Data listing>
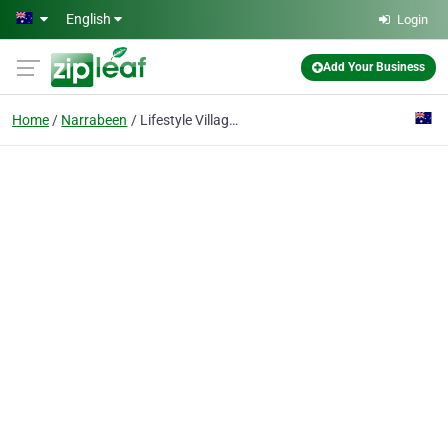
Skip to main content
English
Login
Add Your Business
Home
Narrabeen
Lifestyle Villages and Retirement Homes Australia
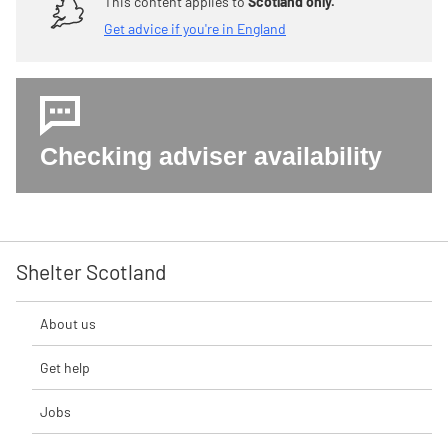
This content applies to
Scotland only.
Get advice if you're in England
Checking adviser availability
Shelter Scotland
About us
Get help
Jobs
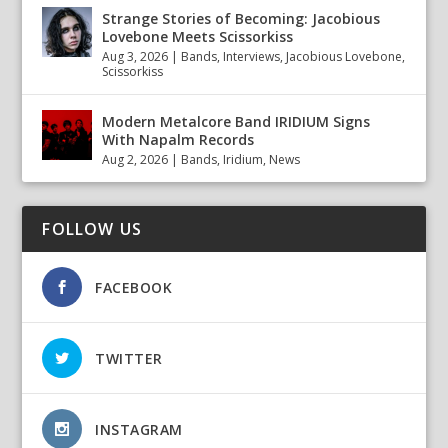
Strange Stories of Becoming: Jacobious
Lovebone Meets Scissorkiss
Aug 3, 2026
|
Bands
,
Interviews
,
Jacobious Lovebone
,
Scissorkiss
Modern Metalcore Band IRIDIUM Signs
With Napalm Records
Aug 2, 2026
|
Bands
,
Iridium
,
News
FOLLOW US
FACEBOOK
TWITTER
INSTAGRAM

Problem description> Give the count of lines in the records that contain "Jacobious", and no other text.

Exercise solution> 2